Pertama kali mereka berdua berkompetisi adalah di Laut Terlarang kala itu.
Pihak yang kalah harus mengenakan pakaian wanita dan menyamar sebagai putri dari Ras Mayat Laut.
Nah, ini adalah kali kedua.
Tepat ketika mereka mencapai kesepakatan, suara cemas hantu jahat itu bergema di benak Qing Qiu.
“Itu mereka. Mad Dog dan Ghost Hand ada di belakangmu. Aku baru saja mendengar mereka membicarakan tentang persaingan untuk melihat siapa yang akan menjadi yang pertama.”
“Ini terlalu berlebihan, terlalu lancang. Mereka sama sekali tidak menganggapmu serius!”
“Bisakah kau menanggungnya? Bagaimana kalau kau berbalik dan binasa bersama mereka?”
“Kau terus saja berteriak tentang kematian setiap hari. Diam!” Qing Qiu mengeluarkan teriakan rendah dan cahaya merah muncul di matanya. Cahaya merah juga menyebar dari tubuhnya dan kecepatannya langsung melonjak hingga 22.000 kaki.
Namun, pada saat itu, sang kapten bergerak.
Cahaya biru mengerikan menyembur dari tubuhnya. Cahaya ini menerangi langit, seolah-olah mewarnai langit di sekitarnya.
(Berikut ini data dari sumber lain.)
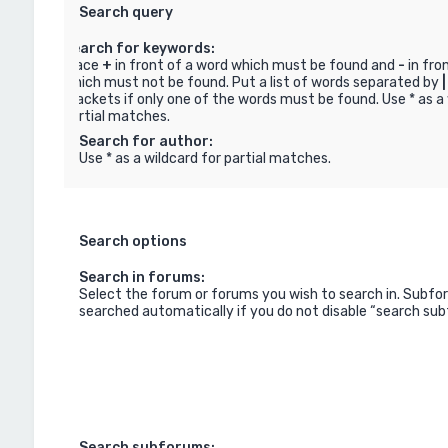
Search query
Search for keywords:
Place
+
in front of a word which must be found and
-
in fro
which must not be found. Put a list of words separated by
|
brackets if only one of the words must be found. Use * as a 
partial matches.
Search for author:
Use * as a wildcard for partial matches.
Search options
Search in forums:
Select the forum or forums you wish to search in. Subfo
searched automatically if you do not disable “search su
Search subforums: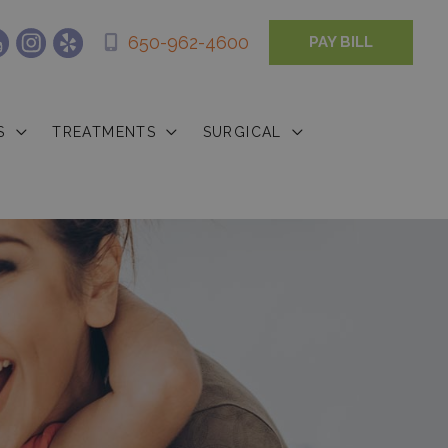
650-962-4600
PAY BILL
S
TREATMENTS
SURGICAL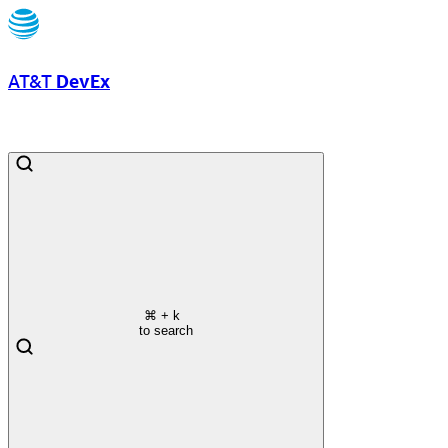
AT&T
DevEx
⌘
+ k
to search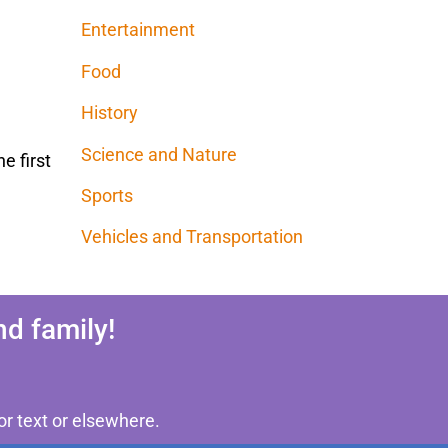
Entertainment
Food
History
Science and Nature
e first
Sports
Vehicles and Transportation
d family!
or text or elsewhere.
Orang bahkan bisa samar-samar melihat pembuluh darah di seluruh tubuhnya.
Jika seseorang dapat melihat menembus kulitnya, mereka pasti akan dapat melihat bahwa darahnya tidak lagi merah melainkan biru.
Sebuah wajah muncul di pupil matanya. Ada juga wajah-wajah di mata wajah itu. Lapisan demi lapisan, mereka berubah menjadi kejahatan dan misteri, bertukar tempat dengan kecepatan yang sangat menakjubkan.
Dia melompat sejauh 1000 kaki dalam satu lompatan dan melampaui Qing Qiu setelah tiga lompatan, mencapai ketinggian 23.000 kaki!
Pada saat itu, ekspresi para Tetua Pemegang Pedang yang sedang mengamati dari Istana Pemegang Pedang berubah ketika mereka menatap sang kapten.
“Seni Terlarang Mimpi Buruk, Dao Penyegelan Roh!”
“Seseorang yang maha kuasa menyegel keberadaan yang tidak dikenal di dalam tubuh anak ini. Tingkat kekuatan makhluk maha kuasa itu terlalu tinggi. Teknik Dao-nya menyembunyikannya, jadi aku tidak bisa melihat dengan jelas apa yang disegel.”